I have a relatively large (as in >10^6 entries) table called "things" which represent locateable objects, e.g. countries, areas, cities, streets, etc. They are used as a tree of objects with a fixed depth, so the table structure looks like this:
id
name
type
continent_id
country_id
city_id
area_id
street_id
etc.
The association inside "things" is 1:n, i.e. a street or area always belongs to a defined city and country (not two or none); the column city_id for example contains the id of the "city" thing for all the objects which are inside that city. The "type" column contains the type of thing (Street, City, etc) as a string.

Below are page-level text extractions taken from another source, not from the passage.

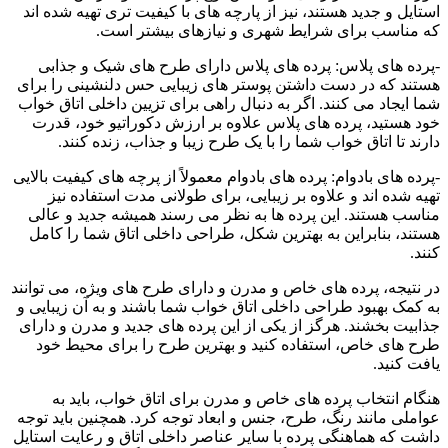
استایل و جدید هستند، نیز از پارچه های با کیفیت تری تهیه شده اند
که مناسب برای شرایط شهری و نیازهای بیشتر است.
-پرده های پلاس: پرده های پلاس دارای طرح های شیک و جذابی
هستند که در دست داشتن پوستر های زیبایی حس دلنشینی را برای
شما ایجاد می کنند. اگر به دنبال راهی برای تزیین داخلی اتاق خواب
خود هستید، پرده های پلاس علاوه بر ارزش دکوراتیو خود، قدرت
دارند تا اتاق خواب شما را با یک طرح زیبا و جذاب، زنده کنند.
-پرده های بادوام: پرده های بادوام معمولاً از پرچه های کیفیت بالایی
تهیه شده اند و علاوه بر زیبایی، برای طولانی مدت استفاده نیز
مناسب هستند. این پرده ها به نظر می رسند همیشه جدید و عالی
هستند، بنابراین به بهترین شکل، طراحی داخلی اتاق شما را کامل
کنند.
در نتیجه، پرده های خاص و مدرن و دارای طرح های ویژه، می توانند
به کمک بهبود طراحی داخلی اتاق خواب شما باشند و به آن زیبایی و
جذابیت بخشند. هرگز از یکی از این پرده های جدید و مدرن و دارای
طرح های خاص، استفاده کنید و بهترین طرح را برای محیط خود
یافت کنید.
هنگام انتخاب پرده های خاص و مدرن برای اتاق خواب، باید به
عواملی مانند رنگ، طرح، جنس و ابعاد توجه کرد. همچنین باید توجه
داشت که هماهنگی پرده با سایر عناصر داخلی اتاق و رعایت استایل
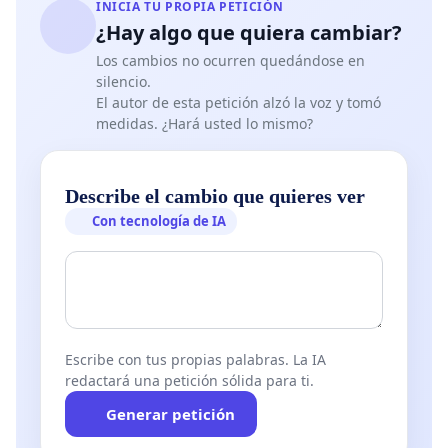
INICIA TU PROPIA PETICIÓN
¿Hay algo que quiera cambiar?
Los cambios no ocurren quedándose en
silencio.
El autor de esta petición alzó la voz y tomó
medidas. ¿Hará usted lo mismo?
Describe el cambio que quieres ver
Con tecnología de IA
Escribe con tus propias palabras. La IA
redactará una petición sólida para ti.
Generar petición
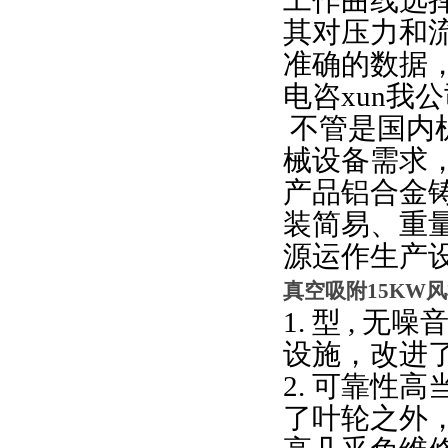
工作曲线选
其对压力和
准确的数据
电咨xun
不管是国内
械设备需求
产品铝合金
装简易、重
源运作生产设
真空吸附15KW
1. 型 , 
设施，改进了
2. 可靠性
了叶轮之外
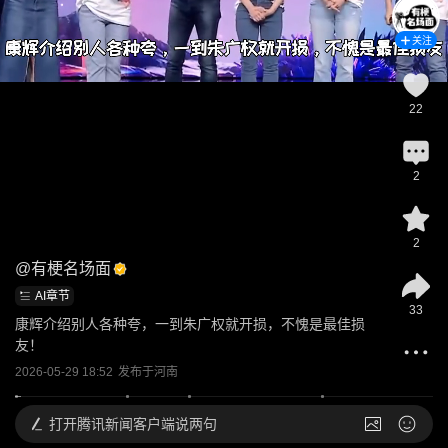
关注
22
2
2
@
有梗名场面
AI章节
33
康辉介绍别人各种夸，一到朱广权就开损，不愧是最佳损
友！
2026-05-29 18:52
发布于
河南
打开
腾讯新闻客户端说两句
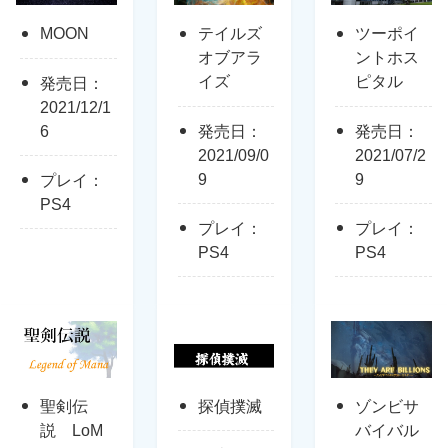
MOON
テイルズ
ツーポイ
オブアラ
ントホス
イズ
ピタル
発売日：
2021/12/1
6
発売日：
発売日：
2021/09/0
2021/07/2
9
9
プレイ：
PS4
プレイ：
プレイ：
PS4
PS4
聖剣伝
探偵撲滅
ゾンビサ
説 LoM
バイバル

This table is referenced in another table "actions" as "thing_id". I am trying to generate a table of action location statistics showing the number of active and inactive actions a given location has. A simple JOIN like
SELECT count(nullif(actions.active, 1)) AS icount, count(nullif(actions.active, 0)) AS acount, things.name AS name, things.id AS thing_id, things.city_id AS city_id FROM "actions" LEFT JOIN things ON actions.thing_id = things.id WHERE UPPER(substring(things.name, 1, 1)) = UPPER('A') AND actions.datetime_at BETWEEN '2012-09-26 19:52:14' AND '2012-10-26 22:00:00' GROUP BY things.name, things.id ORDER BY things.name
will give me a list of "things" (starting with 'A') which have actions associated with them and their active and inactive count like this:
icount | acount | name | thing_id | city_id
------------------------------------------------------------------
0 5 Brooklyn, New York City | 25 | 23
1 0 Manhattan, New York City | 24 | 23
3 2 New York City | 23 | 23
Now I would like to
- only consider "city" things (that's easy: filter by type in "things"), and
- in the active/inactive counts, use the sum of all actions happening in this city - regardless of whether the action is associated with the city itself or something inside the city (= having the same city_id). With the same dataset as above, the new query should result in
icount | acount | name | thing_id | city_id ------------------------------------------------------------------ 4 7 New York City | 23 | 23
I do not need the thing_id in this table (since it would not be unique anyway), but since I do need the city's name (for display), it is probably just as easy to also output the ID, then I don't have to change as much in my code.
How would I have to modify the above query to achieve this? I'd like to avoid additional trips to the database, and advanced SQL features such as procedures, triggers, views and temporary tables, if possible.
I'm using Postgres 8.3 with Ruby 1.9.3 on Rails 3.0.14 (on Mac OS X 10.7.4).
Thank you! :)